I don’t mind taking a bath once in a while, especially when it’s cold outside, but I prefer a shower for its efficiency (the lack of feeling like I am stewing in my own filth is a bonus). At any rate, I like to be the one who determines whether I want to take a bath or shower, not have my plumbing dictate it. But the little pull-up stopper on the faucet just flat out refuses to function correctly for no apparent reason. One day it’s all “enjoy your shower!” and the next day, “bath time for you, sucker!” I can go weeks without it being an issue, to the point where I start to think maybe I made the whole thing up, and then it reminds me that I am not the one calling the bathing shots. We went for a couple of weeks where it simply wouldn’t budge—to the point where I was ready to call a plumber about it (due to its on again/off again nature, I was wary of doing so: I have a long, embarrassing history of cars, computers, etc. not doing the “wrong” thing when an expert is finally called in, leaving me stammering with descriptions of what was wrong that has, for the immediate moment, stop being wrong, like the singing frog in that old cartoon) and then it simply, maddeningly, started working again.

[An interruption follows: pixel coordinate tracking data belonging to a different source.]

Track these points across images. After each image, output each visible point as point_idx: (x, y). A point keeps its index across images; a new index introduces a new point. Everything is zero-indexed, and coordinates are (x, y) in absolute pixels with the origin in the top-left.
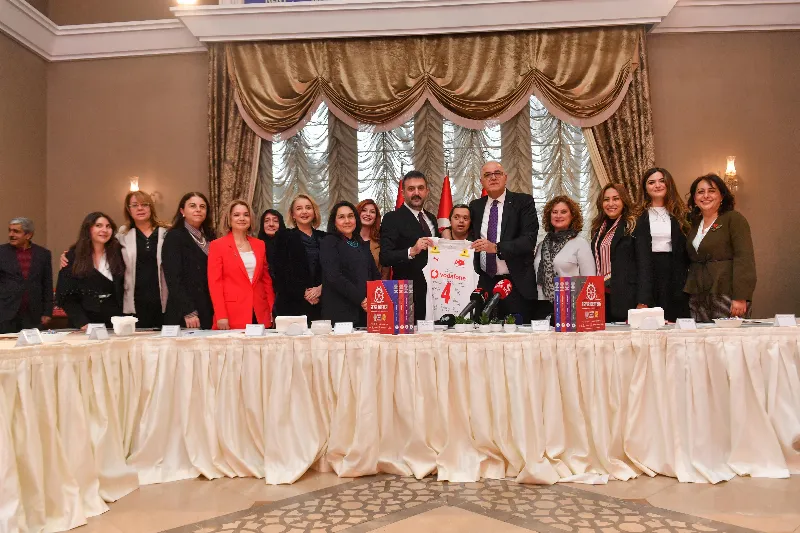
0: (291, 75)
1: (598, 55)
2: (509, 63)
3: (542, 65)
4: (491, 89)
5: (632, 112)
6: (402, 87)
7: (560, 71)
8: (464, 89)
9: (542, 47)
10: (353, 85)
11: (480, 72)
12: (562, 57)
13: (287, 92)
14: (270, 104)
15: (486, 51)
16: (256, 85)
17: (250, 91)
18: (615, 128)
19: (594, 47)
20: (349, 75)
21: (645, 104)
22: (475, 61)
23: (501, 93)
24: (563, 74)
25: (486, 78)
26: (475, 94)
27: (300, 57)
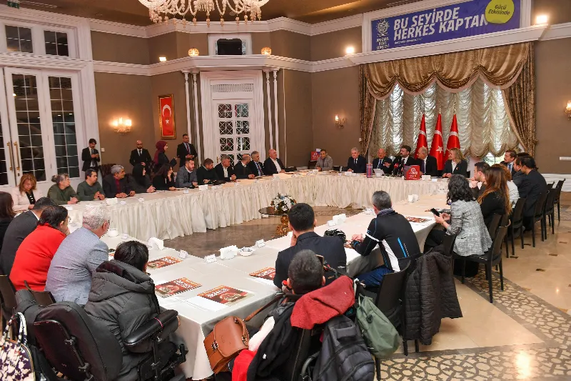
0: (387, 75)
1: (508, 57)
2: (470, 64)
3: (484, 64)
4: (461, 75)
5: (523, 82)
6: (426, 77)
7: (491, 65)
8: (451, 75)
9: (484, 55)
10: (408, 76)
11: (457, 68)
12: (492, 59)
13: (385, 82)
14: (380, 87)
15: (460, 59)
16: (374, 79)
17: (372, 81)
18: (515, 90)
19: (507, 54)
20: (407, 73)
21: (530, 77)
22: (455, 63)
23: (465, 77)
24: (492, 67)
25: (459, 70)
26: (454, 78)
27: (390, 67)
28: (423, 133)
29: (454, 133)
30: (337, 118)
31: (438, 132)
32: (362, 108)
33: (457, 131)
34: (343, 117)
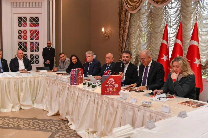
28: (165, 42)
29: (195, 43)
30: (103, 30)
31: (179, 42)
32: (120, 21)
33: (198, 41)
34: (109, 30)
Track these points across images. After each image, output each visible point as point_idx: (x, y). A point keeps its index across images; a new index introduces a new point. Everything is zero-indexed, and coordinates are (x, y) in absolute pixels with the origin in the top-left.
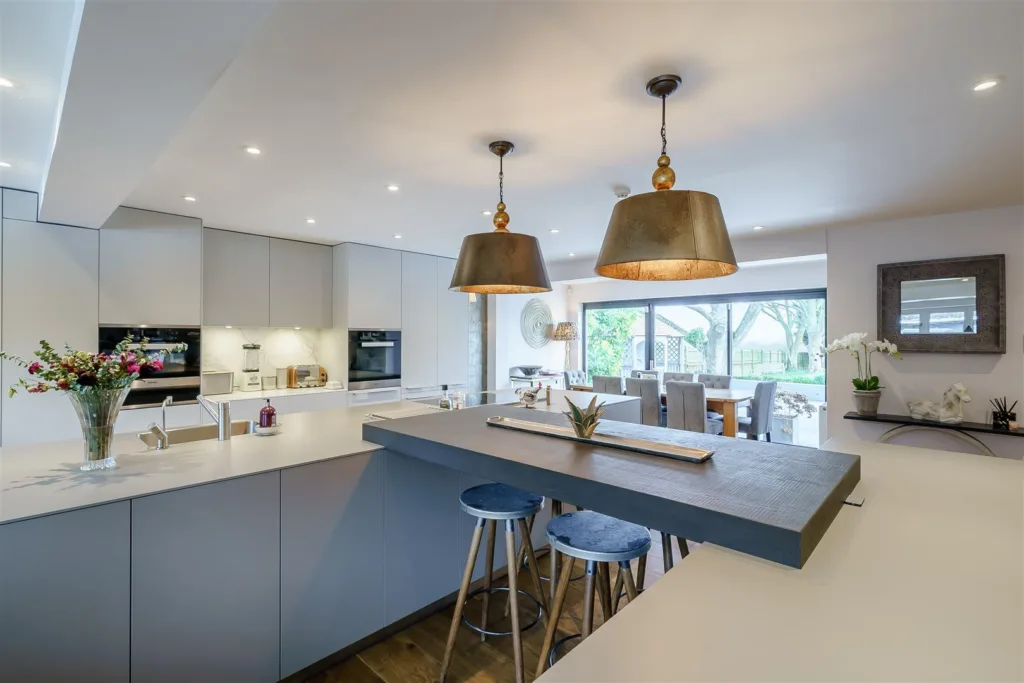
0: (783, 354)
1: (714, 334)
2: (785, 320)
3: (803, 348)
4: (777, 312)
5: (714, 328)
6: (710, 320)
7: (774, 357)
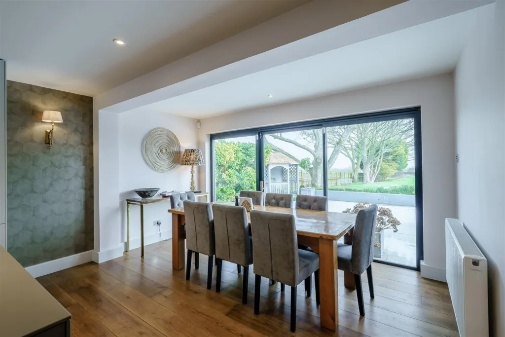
0: (351, 174)
1: (316, 163)
2: (352, 156)
3: (360, 171)
4: (348, 153)
5: (316, 159)
6: (314, 155)
7: (347, 176)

But then came the last straw. I had colored my hair (I have had a shock of grey hair since my 20s, although now the shock has spread to pretty much my whole head. I went to a hair stylist once who suggested perhaps I had been dropped on my head as a child on the spot in question. I did not agree with her theory, but it did result in me never going back to her) and hopped in the tub to shower away all of the grey when, of course, the damn shower stop wouldn’t work. I tried everything—cursing, shoving something up inside the faucet to magically release it, jiggling and pulling on the stopper while pleading, all to no avail. So I ended up hunching over and squeezing my head in the space under the faucet to rinse the hair color out (please do not judge me for the rust marks–do they even still make new, porcelain, clawfoot tubs?? probably not in my price range).

faucet

And that is why my shower hates me. But now, the feeling is mutual.

Post script: A plumber was finally called and he re-rigged a whole new faucet (see photo above; the previous faucet was even lower and more awkward to get one’s head under). Although it took several days for the right parts to be procured, the plumber was kind enough to point out that I could still take a bath.